━━ Texte de la page ━━
Un ancien Premier ministre au conseil de quartier dans une ville française

Publié le par Waldar

Un ancien Premier ministre au conseil de quartier
À 60 ans, Fidel Moungar, né dans le sud du Tchad et ancien Premier ministre de son pays, se dit « simple citoyen » d'Alençon. : Jean-Yves DESFOUX

Fidel Moungar a gouverné le Tchad en 1993. Il vit aujourd'hui à Alençon. Tiré au sort le 22 novembre, à la mairie, il va siéger avec d'autres habitants au conseil de démocratie locale, en toute humilité.

Au mois de février, quand seront installés les « conseils de démocratie locale » voulus par le nouveau maire socialiste d'Alençon, Joaquim Pueyo, le quartier de Guéramé aura un défenseur de choix. Un habitué des joutes politiques, dans des circonstances autrement plus mouvementées.

 

Fidel Moungar, chirurgien des hôpitaux d'Alençon et Mamers, a été Premier ministre du Tchad entre avril et novembre 1993, sous Idriss Déby. Sa règle de vie ? La conviction qu'il faut contribuer à la vie en société, où qu'on soit. « Si vous ne voulez pas être géré par les autres, prenez part à la gestion », sourit-il. Il a donc « géré » le quotidien de dix millions de Tchadiens, porté par la volonté d'être utile.

Déjà, au lycée, ce fils de commerçant prenait en main les problèmes des autres. Plus tard, à la faculté de médecine d'Amiens, où il étudie grâce à une bourse de l'Organisation mondiale de la santé, il anime des mouvements de jeunes chrétiens. La guerre civile éclate au Tchad alors qu'il termine ses études. On est en 1979. « Je voulais exercer dans mon pays, mais c'était devenu impossible. »

Pourtant, le jeune médecin, alors âgé de 31 ans, veut faire quelque chose pour le Tchad. Il entre en politique. Depuis Péronne (en Picardie) où il travaille, il fonde un parti, l'Action tchadienne pour l'unité et le socialisme. « On rêvait. C'était l'époque du lyrisme sur le thème du partage... » L'Actus lutte, de loin. Et se fait connaître. Quand Hissène Habré arrive au pouvoir, en 1983, Fidel Moungar refuse le portefeuille de ministre de la Santé.

Idriss Déby, appuyé par la France, renverse Habré en décembre 1990. Fidel Moungar est à nouveau demandé : on a besoin des élites pour gouverner le pays. « J'ai pu retourner au Tchad. Mais j'avais épousé une Picarde, j'avais une famille et un travail en France. J'ai proposé d'aider, de loin. »
━━━
━━ Matériel répertorié ━━
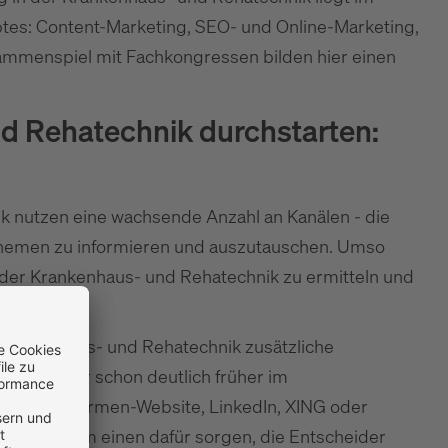
s: Content-Marketing, SEO- und Online-Marketing,
ammenspiel mit Fachkongressen bilden hier einen
nd Rehatechnik durchstarten:
k nutzen eine wachsende Anzahl an Kanälen - die
 Themen zu informieren und auszutauschen. Umso
he der Krankenhaus- und Rehatechnik zu ermitteln und
 Krankenhaus- und Rehatechnik zusätzliche
ntscheider schon deutlich früher im
näle, wie Firmen-Website, LinkedIn, XING oder
weil Sie zum einen dafür sorgen, die Entscheider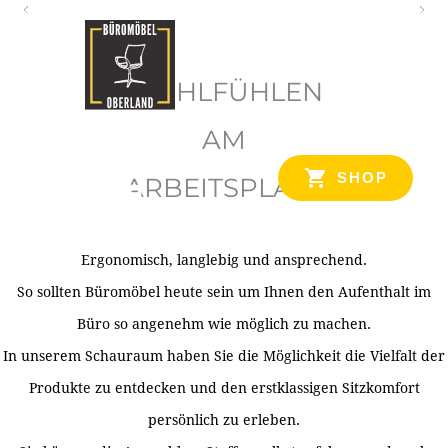
O
b
WOHLFÜHLEN
e
r
AM
l
SHOP
ARBEITSPLATZ
a
n
d
Ergonomisch, langlebig und ansprechend.
Ihr Spezialist für Büroausstattung im Tiroler Oberland
So sollten Büromöbel heute sein um Ihnen den Aufenthalt im
Büro so angenehm wie möglich zu machen.
In unserem Schauraum haben Sie die Möglichkeit die Vielfalt der
Produkte zu entdecken und den erstklassigen Sitzkomfort
persönlich zu erleben.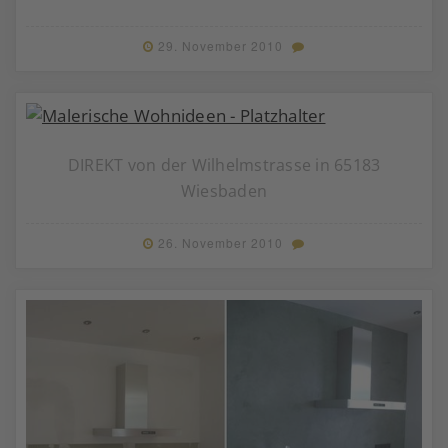
29. November 2010
DIREKT von der Wilhelmstrasse in 65183
Wiesbaden
26. November 2010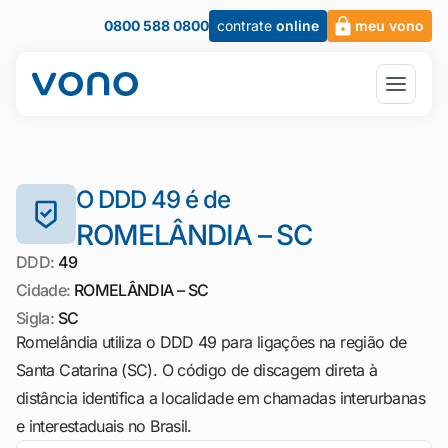
0800 588 0800
contrate
online
meu vono
O DDD 49 é de
ROMELÂNDIA – SC
DDD:
49
Cidade:
ROMELÂNDIA – SC
Sigla:
SC
Romelândia utiliza o DDD 49 para ligações na região de
Santa Catarina (SC). O código de discagem direta à
distância identifica a localidade em chamadas interurbanas
e interestaduais no Brasil.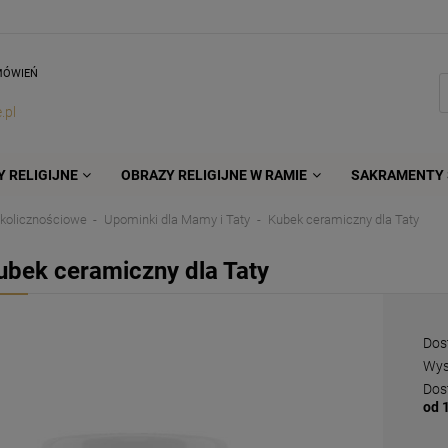
MÓWIEŃ
.pl
 RELIGIJNE
OBRAZY RELIGIJNE W RAMIE
SAKRAMENTY 
kolicznościowe
Upominki dla Mamy i Taty
Kubek ceramiczny dla Taty
ubek ceramiczny dla Taty
Dos
Wys
Dos
od 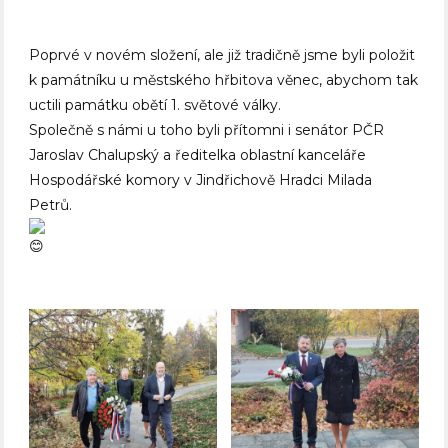
Poprvé v novém složení, ale již tradičně jsme byli položit
k památníku u městského hřbitova věnec, abychom tak
uctili památku obětí 1. světové války.
Společně s námi u toho byli přítomni i senátor PČR
Jaroslav Chalupský a ředitelka oblastní kanceláře
Hospodářské komory v Jindřichově Hradci Milada
Petrů.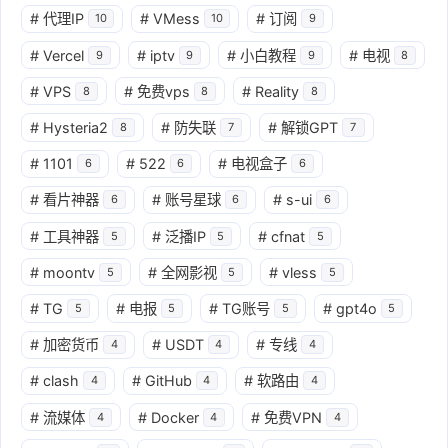
#
代理IP
#
VMess
#
订阅
10
10
9
#
Vercel
#
iptv
#
小白教程
#
电视
9
9
9
8
#
VPS
#
免费vps
#
Reality
8
8
8
#
Hysteria2
#
防失联
#
解锁GPT
8
7
7
#
1101
#
522
#
电视盒子
6
6
6
#
看片神器
#
账号星球
#
s-ui
6
6
6
#
工具神器
#
泛播IP
#
cfnat
5
5
5
#
moontv
#
全网影视
#
vless
5
5
5
#
TG
#
电报
#
TG账号
#
gpt4o
5
5
5
5
#
加密货币
#
USDT
#
专线
4
4
4
#
clash
#
GitHub
#
软路由
4
4
4
#
流媒体
#
Docker
#
免费VPN
4
4
4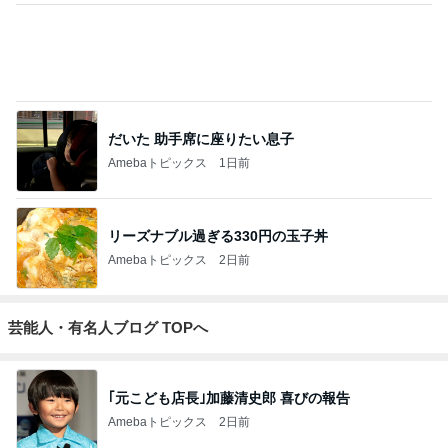
だいた 助手席に座りたい息子
Amebaトピックス
1日前
リーズナブル過ぎる330円の玉子丼
Amebaトピックス
2日前
芸能人・有名人ブログ TOPへ
｢元こども店長｣加藤清史郎 喜びの報告
Amebaトピックス
2日前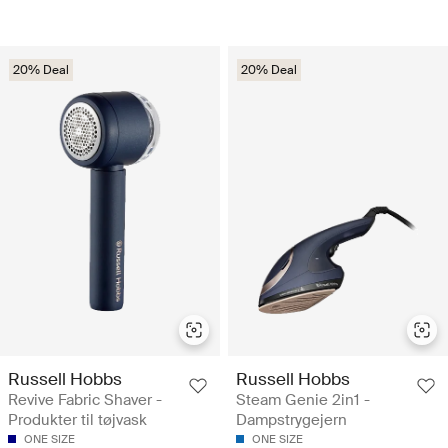
20% Deal
20% Deal
Russell Hobbs
Russell Hobbs
Revive Fabric Shaver -
Steam Genie 2in1 -
Produkter til tøjvask
Dampstrygejern
ONE SIZE
ONE SIZE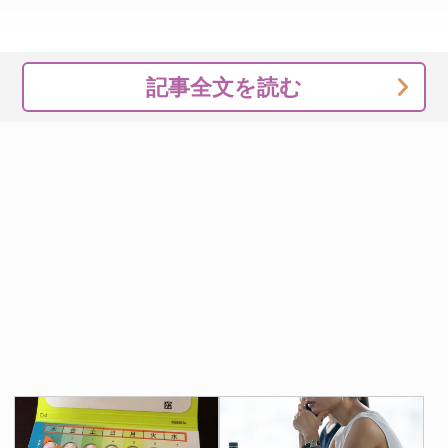
記事全文を読む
━━━
- [Consignes de travail]:
1. D'après l'article sur Fidel Moungar, durant quelle période celui-ci a-t-il été Premier ministre du Tchad ?
2. Reproduisez le passage de l'article sur Fidel Moungar en commençant aux mots « Au mois de février, quand » et en vous arrêtant après les mots « volonté d'être utile. ».
3. Relevez toutes les villes françaises nommées dans l'article sur Fidel Moungar.

- [Liste des réponses]:
1. Entre avril et novembre 1993, sous Idriss Déby.

2.
Au mois de février, quand seront installés les « conseils de démocratie locale » voulus par le nouveau maire socialiste d'Alençon, Joaquim Pueyo, le quartier de Guéramé aura un défenseur de choix. Un habitué des joutes politiques, dans des circonstances autrement plus mouvementées.

 

Fidel Moungar, chirurgien des hôpitaux d'Alençon et Mamers, a été Premier ministre du Tchad entre avril et novembre 1993, sous Idriss Déby. Sa règle de vie ? La conviction qu'il faut contribuer à la vie en société, où qu'on soit. « Si vous ne voulez pas être géré par les autres, prenez part à la gestion », sourit-il. Il a donc « géré » le quotidien de dix millions de Tchadiens, porté par la volonté d'être utile.

3. Alençon, Mamers, Amiens, Péronne